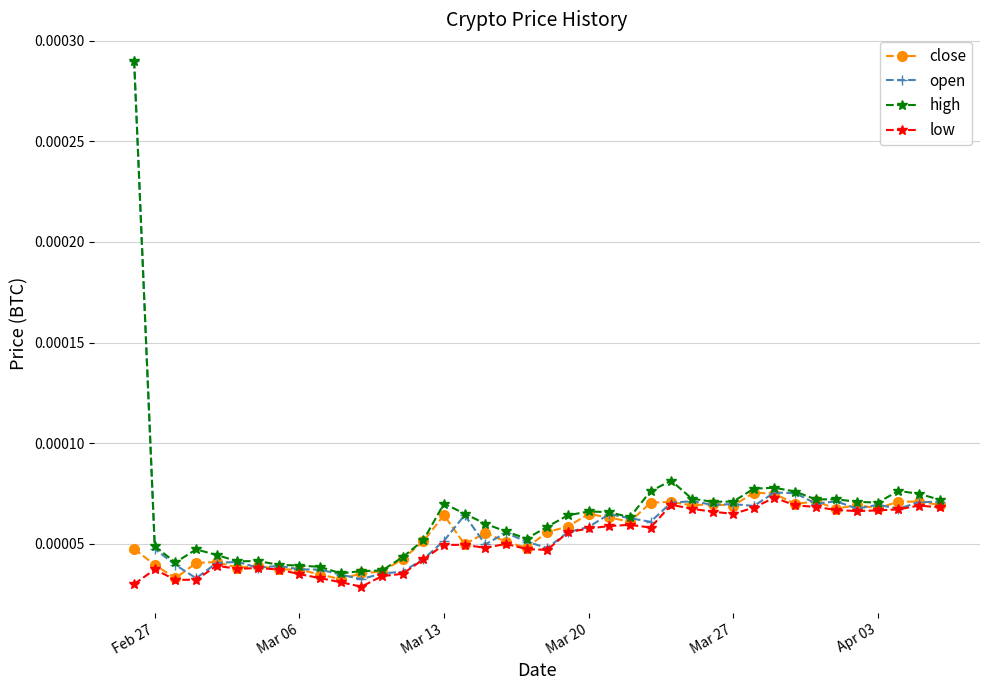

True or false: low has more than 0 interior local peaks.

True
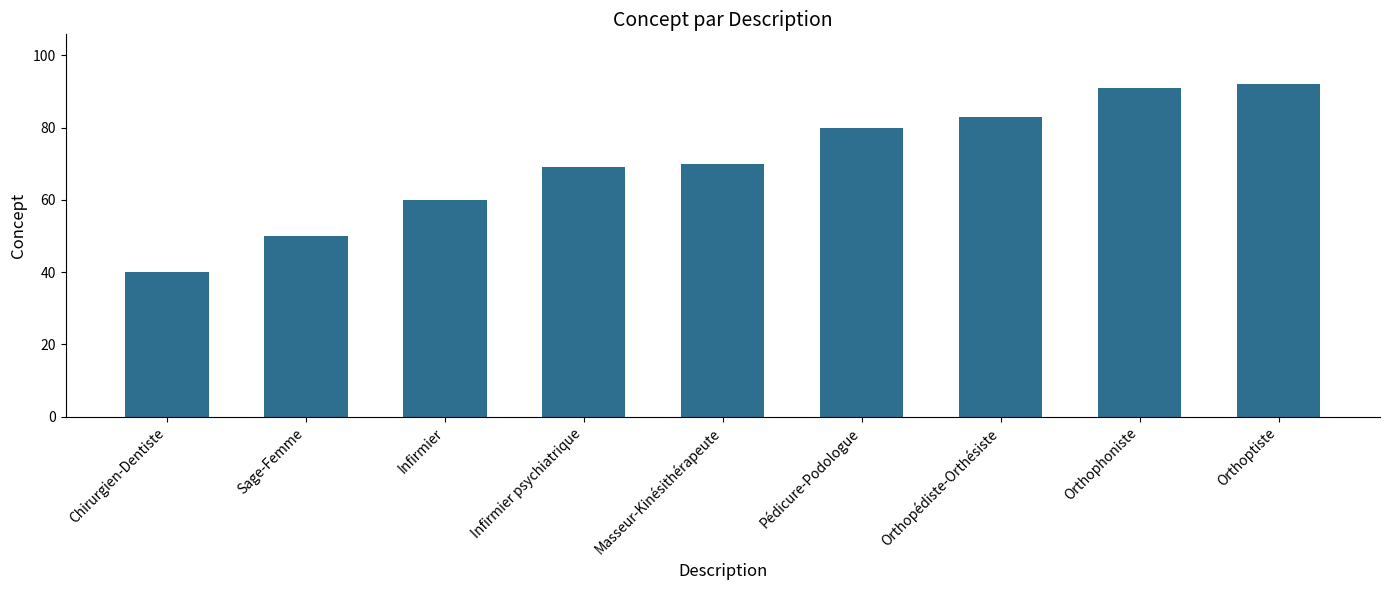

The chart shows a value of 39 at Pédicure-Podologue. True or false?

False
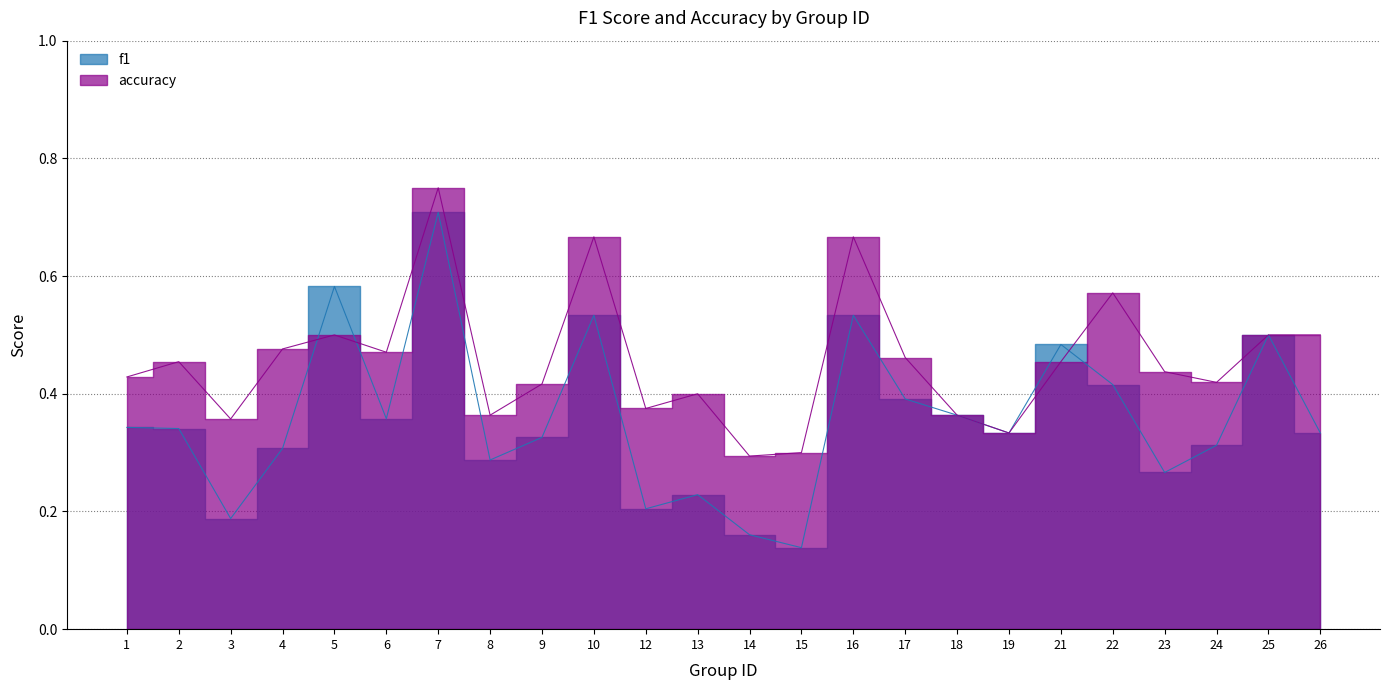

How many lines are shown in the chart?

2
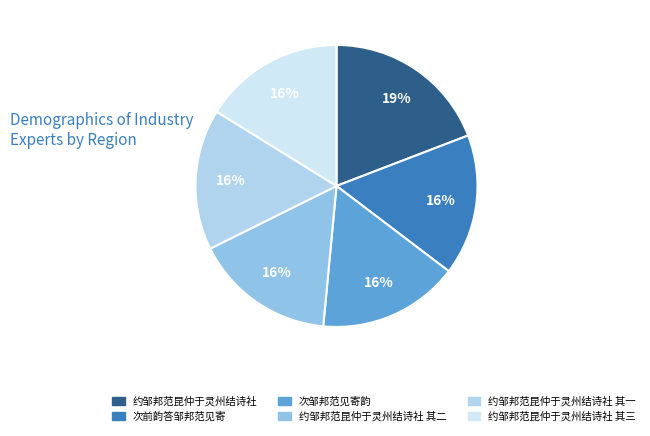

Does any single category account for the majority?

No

:: WHAT YOU HAVE TO DO ::
Pick out every line in the records above that contains the string "chart", and copy each of those lines in full. Case counts, so match only that capitalization.

:: EXERCISE RESULT ::
The chart shows a value of 39 at Pédicure-Podologue. True or false?
How many lines are shown in the chart?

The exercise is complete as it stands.